As you can see, I'm now leaning toward Garamond rather than an Art Nouveau font, as it matches the interior better. It may seem strange, but I've always found Garamond quite beautiful. There's something about the broad roundness of the characters and the thinness of the strokes that I like.
It has a lightweight quality, beside which Times New Roman seems coarse and bulky. A certain small publisher I sometimes read uses a Garamond-derived font, as does the Everyman's Divine Comedy with the Botticelli illustrations, and I find that it makes the books more pleasurable to peruse. But then, I'm weird like that.
Anyway, here's the spine, which would be a truly handsome addition to the shelf of any discerning collector of fine books:
Here's the back, complete with the blurb and the place for the execrable bar code:
Well, okay, you might be thinking, but this is more or less the same as what you posted the last time you blathered about all this.
But! I now have some interior pages to show. Here is the title page:
As you can see, if you know about these things, I'm going for the effect of the earlier editions of The Worm Ouroboros. I don't know if the first edition looked like this, but the oldish Xanadu Library edition I have does, and I'm pretty sure that that one's the same as the hardcover edition I checked out from a university library long ago. The dragonfly illustration is from a scratch drawing in India ink.
One thing I like about the layout of these Ouroboros editions is the sense of monumentality and width. The pages are, relatively speaking, short and wide, rather than tall and narrow, and this is accentuated by the typeface. My choice of Garamond goes with this ideal.
Another thing I like is the use of ornaments at the ends of chapters. But my own chapters tend to be short and to-the-point, as in parts of Moby-Dick, unlike the epic months-long chapters of The Worm Ouroboros, and my feeling is that an ornament at the end of each chapter would be wearying. So I made larger ornaments (inspired by Haeckel's Kunstformen der Natur) and included them only where the chapter-end left a large amount of empty space.
From a drawing in ink on clay ground.
And here, for your viewing pleasure, is the map page with my newly touched-up map:
Feast your eyes on that. At this point I have it coming after the table of contents. Books like this don't often have tables of contents (or chapter titles, for that matter), but mine does because I like them. Skillfully deployed, they yield a tantalizing first glance at the plot.
I will, I suppose, also be offering this in e-book form, but I personally prefer a book that you can hold, that's pleasing to the eye and feels good in the hands, and that's what I'm going to offer first.
The prospect of putting this out there is of course quite terrifying, because it's something that can't be undone. There's this part in Willa Cather's Song of the Lark where the protagonist is revealed as reluctant to let people know she sings, because, in the back of her mind, she knows that as soon as she comes out of the closet, everything about her will be on display, with nothing held back about which she can say, they still don't know about this. That's how putting this novel out there makes me feel. Yes, this is me, and yes, this is all I've got.
My novel's layout is meant to make the nostalgic think of the Ballantine series. And the thing about the novelists in the Ballantine series and their various literary kin is that they didn't know they were writing fantasy. Their models were mostly not what we would call fantasists. The first print runs were also often quite small. There was no a niche genre with built-up expectations. No specialized publishers. No conventions. Each of them stands alone. That makes them odd or even uncouth to moderns, as wild plants might be strange to someone raised in a greenhouse. Most readers won't take them on their own terms or promote them without apologizing for them. They're prehistory. Antecedents. What led up to the glorious present, which is us. But to me, part of fantasy is arresting strangeness, and you don't get that in a hothouse where every plant is vying to outdo every other plant in uniqueness and originality under precisely the same artificial conditions.

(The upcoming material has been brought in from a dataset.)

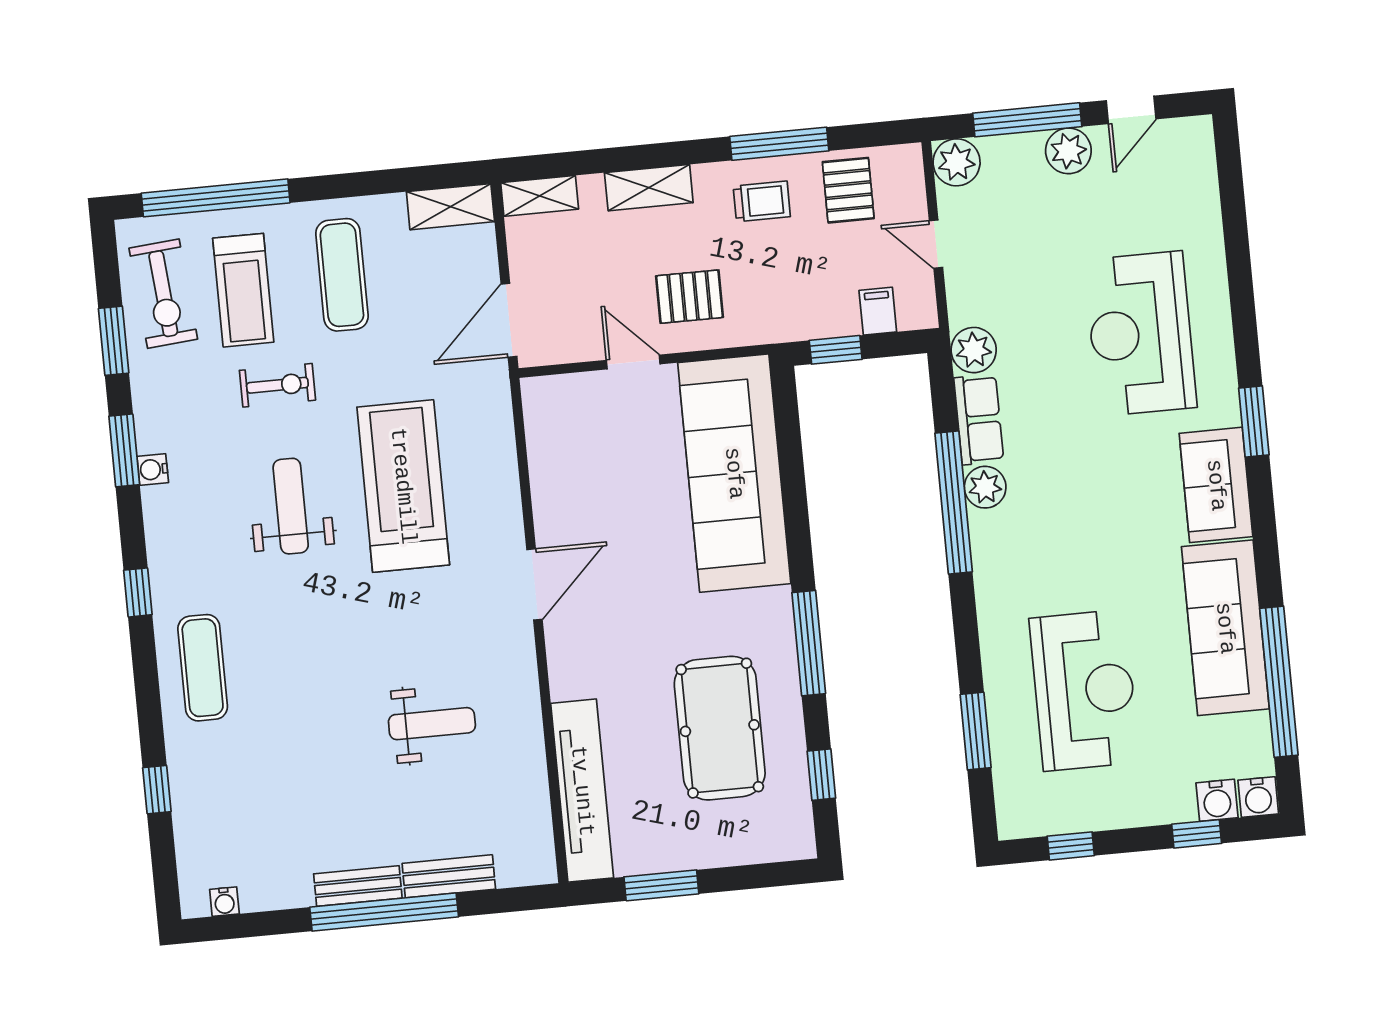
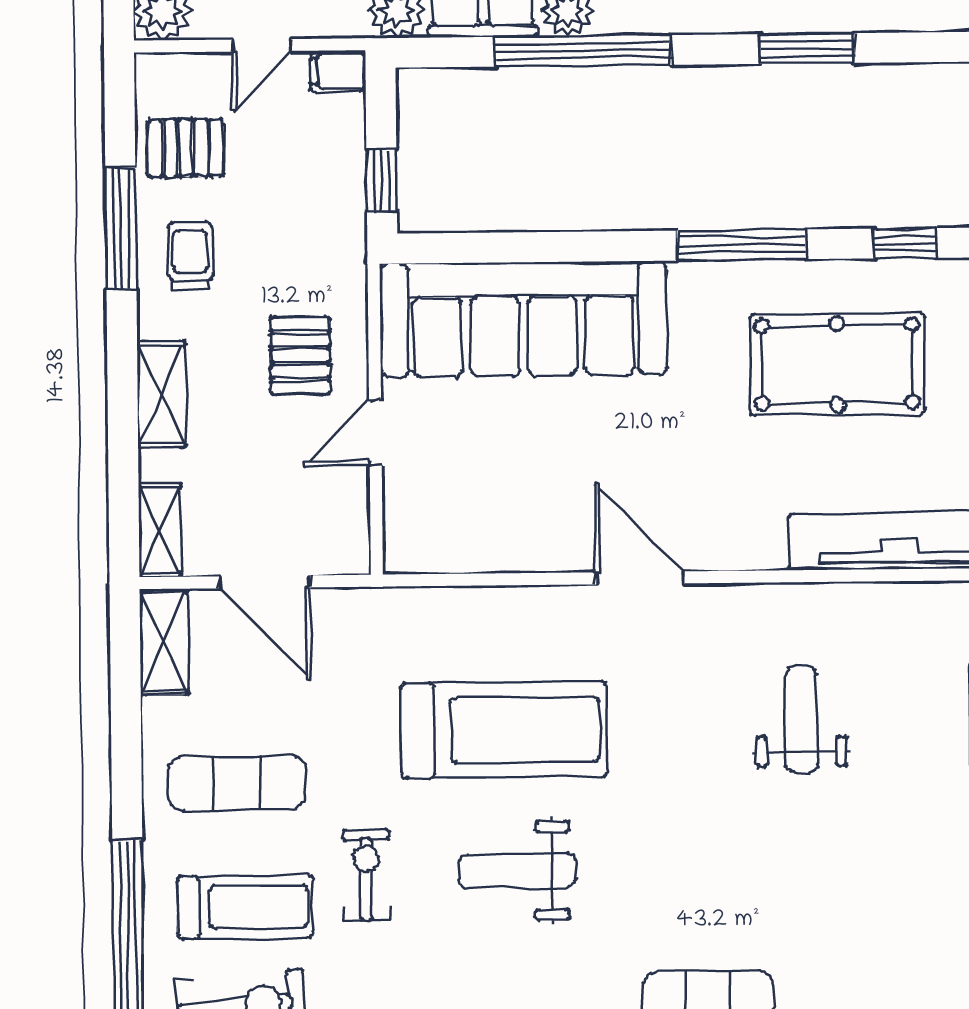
filing cabinet: (878, 311) -> (338, 71), moved
door: (509, 320) -> (265, 582), moved
treadmill: (403, 486) -> (504, 730), turned 180
window: (976, 731) -> (807, 49), moved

From time to time, usually right after I've gotten yet another near-miss of a rejection, I think to myself, Self, shouldn't you just throw in the towel, stop trying to write? It's not as though I don't have other things to do. But you see, deep down, I know I'm not going to kick the habit. It's like the way I've given up painting more times than I can count. I once even destroyed my entire oeuvre. No, twice. But as I've gotten older (and mellower) I've realized that it's not going away, so I might as well just roll with it, and not take my harsher self-judgments too seriously.
So I've got this novel. I think it's mighty fine, and I want to share it with others. Do I sit on it, hoping someone will finally take it? Or do I just say the hell with it, and make it as close to my own personal vision as I can, and get it out there, and keep working on the sequel? Because, by God, there will be sequels. This is going to be a tetralogy by the time I'm done.
From what I've said, it's probably clear what my answer is. I just have to give myself these little pep talks from time to time.